Researchers teamed up with the charity GiveDirectly, which has been delivering cash since 2009 straight to poor residents of African countries. The group has given more than $140 million to impoverished families in Kenya, Uganda, Rwanda, Liberia, Malawi, the Democratic Republic of the Congo and Morocco.

Until now, research has focused on the impact of cash aid directly on the people who receive it. But this time, researchers looked at the ripple effect such a financial infusion had on the wider community.

Researchers followed 10,500 households across 328 villages in Siaya, Kenya, each of which received about $1,000 in cash. That was the equivalent to about 15% of the local gross domestic product (GDP) or total local income for the area. That much money didn't just affect the households, it ended up affecting the communities, the researchers found.

Of course, the families used the cash to buy food and other necessities. And by doing so, the money had a domino effect, spreading out into the community.

"That money goes to local businesses," study co-author Edward Miguel, an economist at the University of California, Berkeley, tells NPR. "They sell more.
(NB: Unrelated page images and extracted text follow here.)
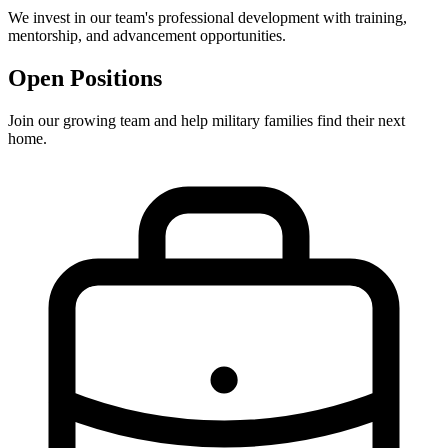
We invest in our team's professional development with training,
mentorship, and advancement opportunities.
Open Positions
Join our growing team and help military families find their next
home.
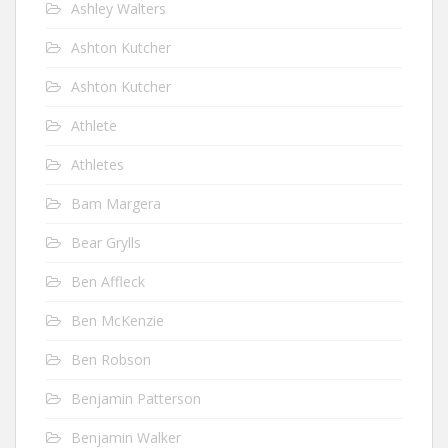
Ashley Walters
Ashton Kutcher
Ashton Kutcher
Athlete
Athletes
Bam Margera
Bear Grylls
Ben Affleck
Ben McKenzie
Ben Robson
Benjamin Patterson
Benjamin Walker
They generate more revenue. And then eventually that gets passed on into labor earnings for their workers."

The greater value of a dollar

GiveDirectly recipient
For every dollar gave to a household, it had an economic impact of more than double that amount in the community. GiveDirectly

The researchers estimated that every dollar in cash aid increased economic activity by about $2.60 in the community.

"We find large impacts on consumption and assets for recipients. Importantly, we document large positive spillovers on non-recipient households and firms, and minimal price inflation. We estimate a local fiscal multiplier of 2.6. We interpret welfare implications through the lens of a simple household optimization framework," the researchers write in their findings.

And researchers found that, despite some concerns, there were few effects from inflation. Local shopkeepers didn't have to hire more workers because of the new influx of cash so they didn't have to increase prices to cover any new salaries. Also, there were reportedly no problems with jealousy from those in the community who didn't receive money, possibly because so many people benefited when neighbors received newfound funds.

This is just one of more than 165 studies on the effects of cash transfers, GiveDirectly points out. Research has found that an influx of cash lowers poverty, increases school attendance, improves health and overall well-being including empowerment and self-sufficiency. This is the first study, researchers say, that shows giving money can benefit more than just the recipients, with a ripple effect that benefits other community members in need.